OTCQB Reporting Requirements
The regulations that Issuers must adhere in order to trade on the OTC are numerous and technical. Consequently, an experienced OTC Market Attorney is essential to satisfying all OTC Market Listing Requirements.
I have reviewed the initial quotation requirements, initial disclosure requirements, fees and application process and termination of a listing. As always details determine diligence in maintaining a quotation level and meeting compliance requirements. Today I am discussing the ongoing reporting and compliance requirements for the OTCQB.
- U.S. OTCQB companies are required to remain current in their SEC reporting obligations.
- A foreign company that is not an SEC Reporting Company must remain current and fully compliant in its obligations under Exchange Act Rule 12g3-2(b), if applicable, and in any event shall, on an ongoing basis, post in English on the OTC Markets website, the information required to be made publicly available pursuant to Rule 12g3-2(b).

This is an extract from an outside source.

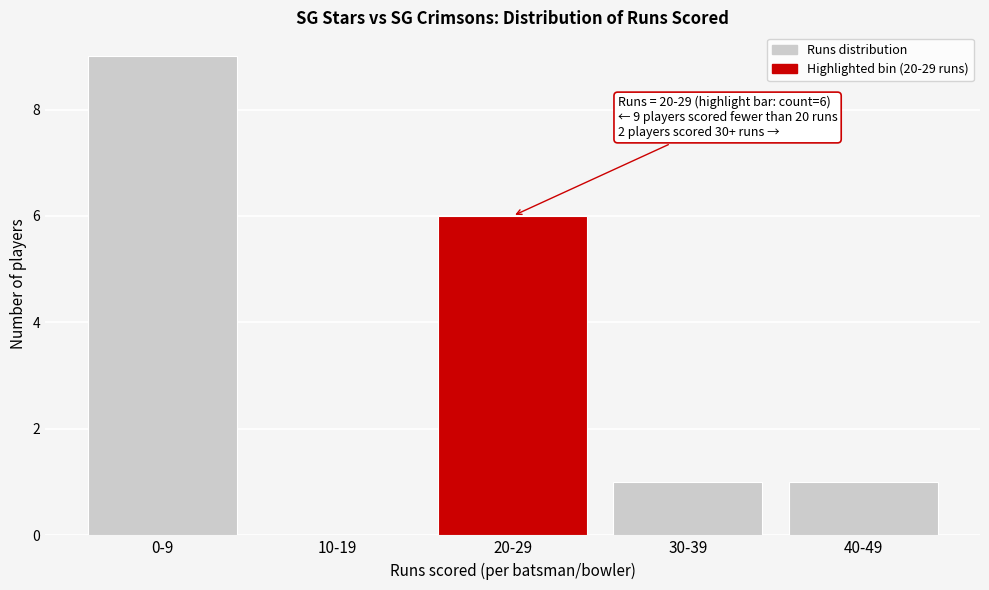

Reading right to left, list all the values displayed in this chart.

40-49=1	30-39=1	20-29=6	10-19=0	0-9=9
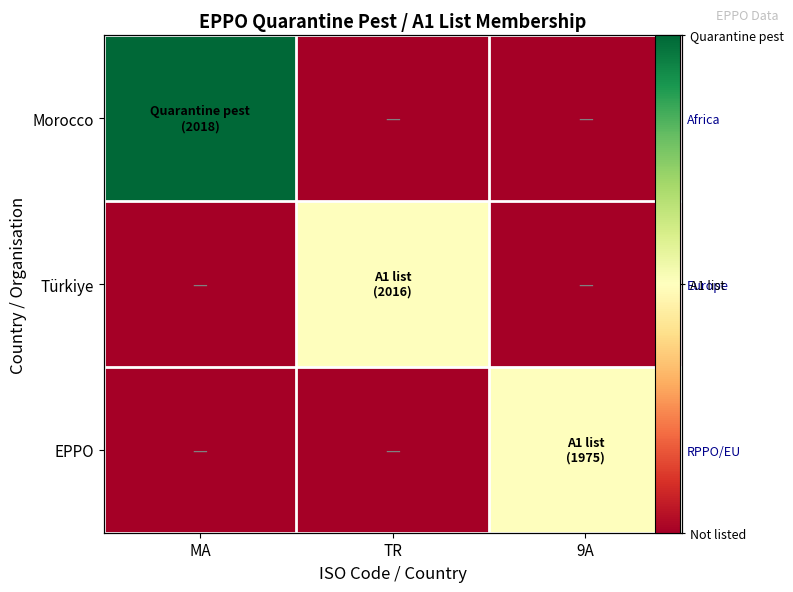

How many data points in EPPO are above 0?

1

- Banks must remain current in their banking reporting requirements;
- All OTC Markets posting and reports must be timely filed 45 days following the end of a quarter or 90 days following the end of the fiscal year for US issuers and as soon as practicable but no later than 6 months following the end of the fiscal year end or 60 days following the end of a quarter for International companies;
- where applicable, a company must file a notice of late filing allowing for 5 extra days on a quarterly report and 15 extra days on an annual report;
- All OTCQB companies will be required to post annual certifications on the OTC Markets website;
- All companies are required to comply with all federal, state, and international securities laws and must cooperate with all securities regulatory agencies;
- Must pay the annual fee;
- All companies must respond to OTC Markets inquiries and requests;
- All companies must maintain an updated company profile on the OTC Markets website and must submit a Company Update Form at least once every 6 months;
- All Companies must file interim disclosures in the event the Company undergoes a reverse merger or change of control and make new updated certifications and disclosure related to the new business and control persons;
- All OTCQB companies must meet the minimum bid price of $.01 per share at the close of business of at least one of the previous 30 consecutive calendar days; subject to a 180 day grace period;
- And all companies must use an SEC registered transfer agent and authorize the transfer agent to provide information to OTC Markets about the Company securities, including shares authorized, shares issued and outstanding, and share issuance history.
Officers and directors of the Company are responsible for compliance with the ongoing requirements and the content of all information. Entities that do not meet the requirements of will be quoted on the OTC Pink.